External access is protected by HTTP basic auth. Update the password in 08-basic-auth-middleware.yaml:

# Generate new htpasswd entry
htpasswd -nb <username> <password>

# Update the secret stringData.users field and apply
kubectl apply -f 08-basic-auth-middleware.yaml

Testing

Quick connectivity test:

# With basic auth (external)
./test-metrics.sh https://m3db.vultrlabs.dev example example

# Without auth (in-cluster or port-forward)
./test-metrics.sh http://m3coordinator.m3db.svc.cluster.local:7201

Full read/write test (Python):

pip install requests python-snappy

# With basic auth (external)
python3 test-metrics.py https://m3db.vultrlabs.dev example example

# Without auth (in-cluster or port-forward)
python3 test-metrics.py http://m3coordinator.m3db.svc.cluster.local:7201

Prometheus Configuration (Replacing Mimir)

Update your Prometheus config to point at M3 Coordinator.

In-cluster (same VKE cluster):

# prometheus.yml
remote_write:
  - url: "http://m3coordinator.m3db.svc.cluster.local:7201/api/v1/prom/remote/write"
    queue_config:
      capacity: 10000
      max_shards: 30
      max_samples_per_send: 5000
      batch_send_deadline: 5s

remote_read:
  - url: "http://m3coordinator.m3db.svc.cluster.local:7201/api/v1/prom/remote/read"
    read_recent: true

External (cross-region/cross-cluster):

# prometheus.yml
remote_write:
  - url: "https://m3db.vultrlabs.dev/api/v1/prom/remote/write"
    basic_auth:
      username: example
      password: example
    queue_config:
      capacity: 10000
      max_shards: 30
      max_samples_per_send: 5000
      batch_send_deadline: 5s

remote_read:
  - url: "https://m3db.vultrlabs.dev/api/v1/prom/remote/read"
    basic_auth:
      username: example
      password: example
    read_recent: true

Grafana Datasource

Add a Prometheus datasource in Grafana pointing to:

In-cluster: http://m3coordinator.m3db.svc.cluster.local:7201
External: https://m3db.vultrlabs.dev (with basic auth)

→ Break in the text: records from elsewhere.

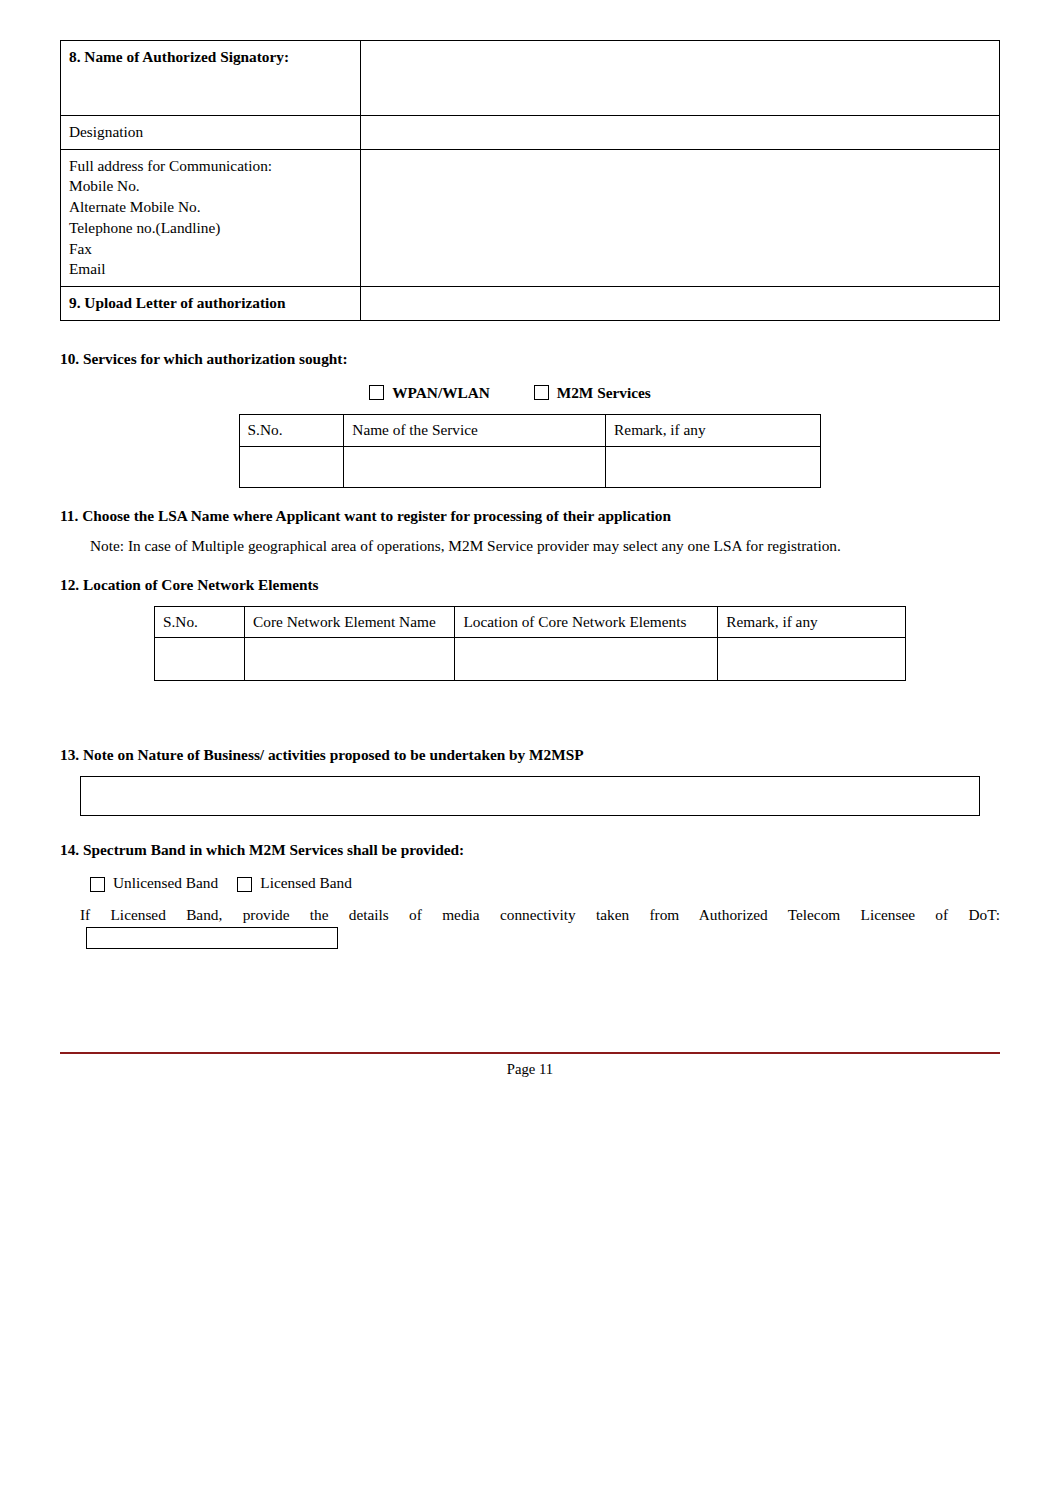| 8. Name of Authorized Signatory: | |
| Designation | |
| Full address for Communication: Mobile No. Alternate Mobile No. Telephone no.(Landline) Fax Email | |
| 9. Upload Letter of authorization | |
10. Services for which authorization sought:
WPAN/WLAN M2M Services
| S.No. | Name of the Service | Remark, if any |
11. Choose the LSA Name where Applicant want to register for processing of their application
Note: In case of Multiple geographical area of operations, M2M Service provider may select any one LSA for registration.
12. Location of Core Network Elements
| S.No. | Core Network Element Name | Location of Core Network Elements | Remark, if any |
13. Note on Nature of Business/ activities proposed to be undertaken by M2MSP
14. Spectrum Band in which M2M Services shall be provided:
Unlicensed Band Licensed Band
If Licensed Band, provide the details of media connectivity taken from Authorized Telecom Licensee of DoT:
Page 11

All existing PromQL dashboards will work without modification.

Migration from Mimir

Dual-write phase: Configure Prometheus to remote_write to both Mimir and M3DB simultaneously.
Validation: Compare query results between Mimir and M3DB for the same time ranges.
Cutover: Once retention in M3DB covers your needs, remove the Mimir remote_write target.
Cleanup: Decommission Mimir components.

Multi-Tenancy (Label-Based)

M3DB uses Prometheus-style labels for tenant isolation. Add labels like tenant, service, env to your metrics to differentiate between sources.

Write metrics with tenant labels:

# In your Prometheus remote_write client
labels = {
    "tenant": "acme-corp",
    "service": "api-gateway", 
    "env": "prod"
}
# Metric: http_requests_total{tenant="acme-corp", service="api-gateway", env="prod"}

Query by tenant:

# All metrics from a specific tenant
curl -u example:example "https://m3db.vultrlabs.dev/api/v1/query?query=http_requests_total{tenant=\"acme-corp\"}"

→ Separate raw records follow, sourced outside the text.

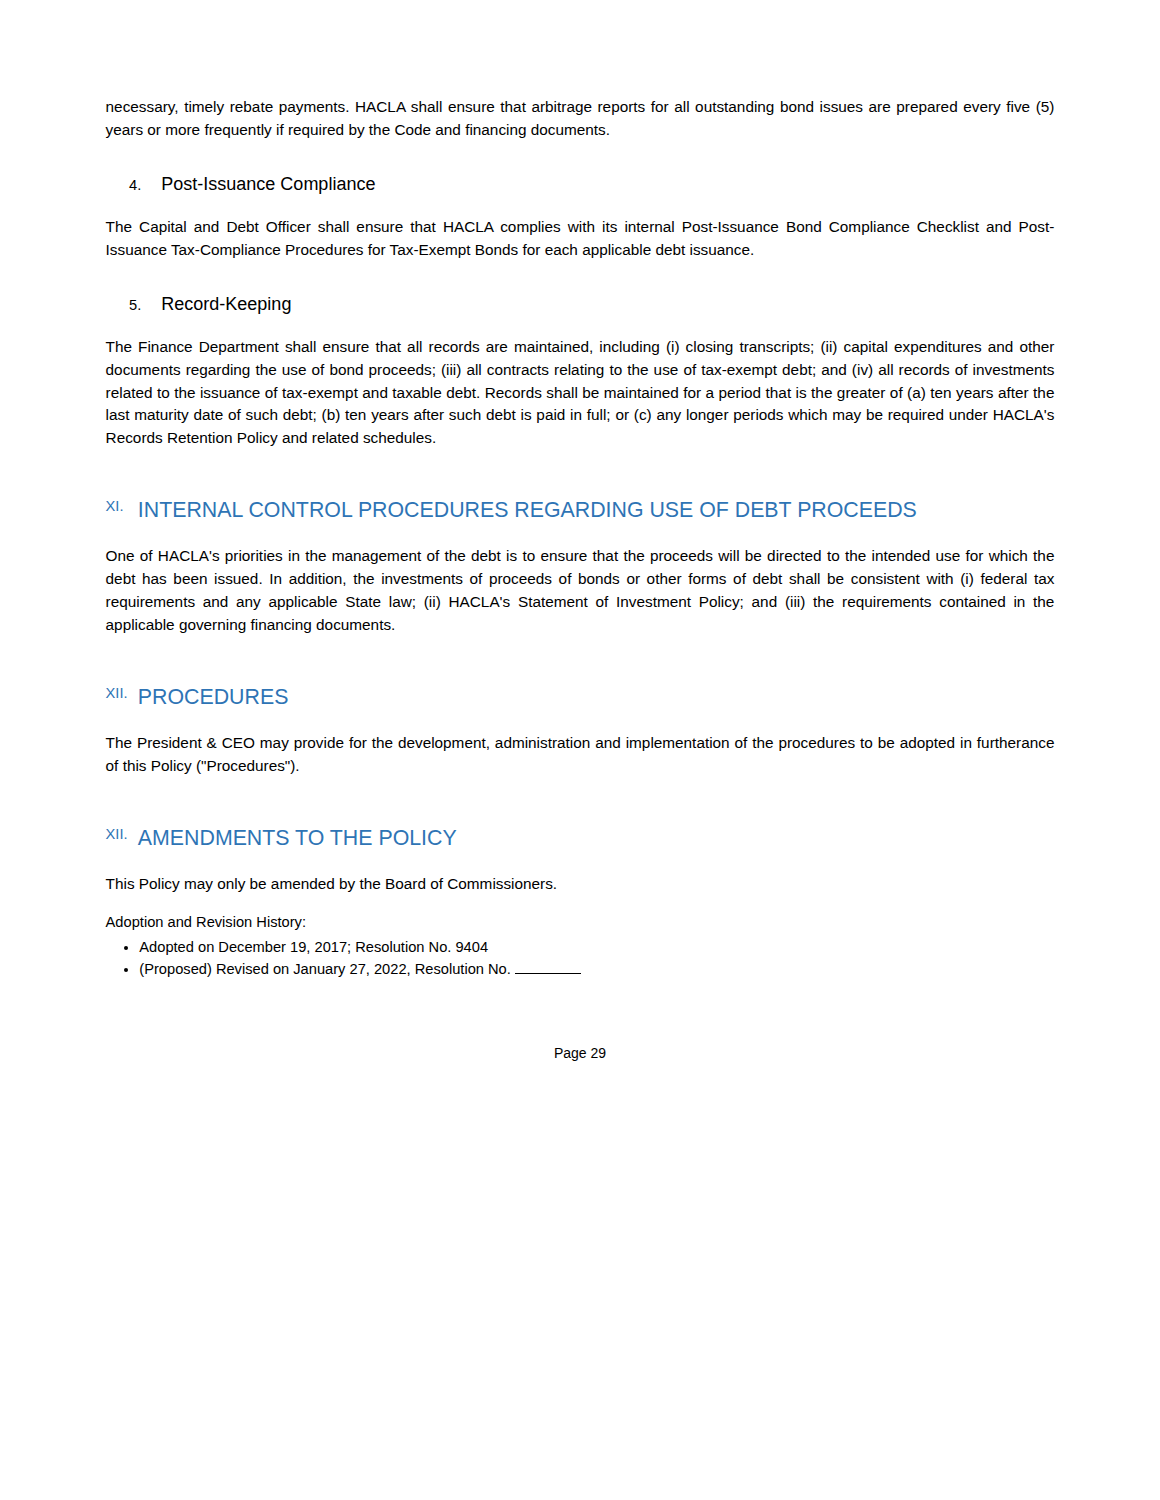necessary, timely rebate payments. HACLA shall ensure that arbitrage reports for all outstanding bond issues are prepared every five (5) years or more frequently if required by the Code and financing documents.
4. Post-Issuance Compliance
The Capital and Debt Officer shall ensure that HACLA complies with its internal Post-Issuance Bond Compliance Checklist and Post-Issuance Tax-Compliance Procedures for Tax-Exempt Bonds for each applicable debt issuance.
5. Record-Keeping
The Finance Department shall ensure that all records are maintained, including (i) closing transcripts; (ii) capital expenditures and other documents regarding the use of bond proceeds; (iii) all contracts relating to the use of tax-exempt debt; and (iv) all records of investments related to the issuance of tax-exempt and taxable debt. Records shall be maintained for a period that is the greater of (a) ten years after the last maturity date of such debt; (b) ten years after such debt is paid in full; or (c) any longer periods which may be required under HACLA's Records Retention Policy and related schedules.
XI. INTERNAL CONTROL PROCEDURES REGARDING USE OF DEBT PROCEEDS
One of HACLA's priorities in the management of the debt is to ensure that the proceeds will be directed to the intended use for which the debt has been issued. In addition, the investments of proceeds of bonds or other forms of debt shall be consistent with (i) federal tax requirements and any applicable State law; (ii) HACLA's Statement of Investment Policy; and (iii) the requirements contained in the applicable governing financing documents.
XII. PROCEDURES
The President & CEO may provide for the development, administration and implementation of the procedures to be adopted in furtherance of this Policy ("Procedures").
XII. AMENDMENTS TO THE POLICY
This Policy may only be amended by the Board of Commissioners.
Adoption and Revision History:
Adopted on December 19, 2017; Resolution No. 9404
(Proposed) Revised on January 27, 2022, Resolution No.
Page 29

# Filter by service within tenant
curl -u example:example "https://m3db.vultrlabs.dev/api/v1/query?query=http_requests_total{tenant=\"acme-corp\",service=\"api-gateway\"}"

# Filter by environment
curl -u example:example "https://m3db.vultrlabs.dev/api/v1/query?query=http_requests_total{env=\"prod\"}"

Prometheus configuration with labels:

# prometheus.yml
remote_write:
  - url: "https://m3db.vultrlabs.dev/api/v1/prom/remote/write"
    basic_auth:
      username: example
      password: example
    # Add tenant labels to all metrics from this Prometheus
    write_relabel_configs:
      - target_label: tenant
        replacement: acme-corp
      - target_label: env
        replacement: prod

Tuning for Vultr

Storage: The vultr-block-storage-m3db StorageClass uses disk_type: nvme (NVMe SSD). Adjust storage in the VolumeClaimTemplates based on your cardinality and retention.
Node sizing: M3DB is memory-hungry. Recommend at least 8GB RAM nodes on Vultr. The manifest requests 4Gi per m3dbnode pod.
Shards: The init job creates 64 shards across 3 nodes. For higher cardinality, increase to 128 or 256.
Volume expansion: The StorageClass has allowVolumeExpansion: true — you can resize PVCs online via kubectl edit pvc.

Why Backfill Doesn't Work

TL;DR: M3DB is not designed for historical data import. Don't try it.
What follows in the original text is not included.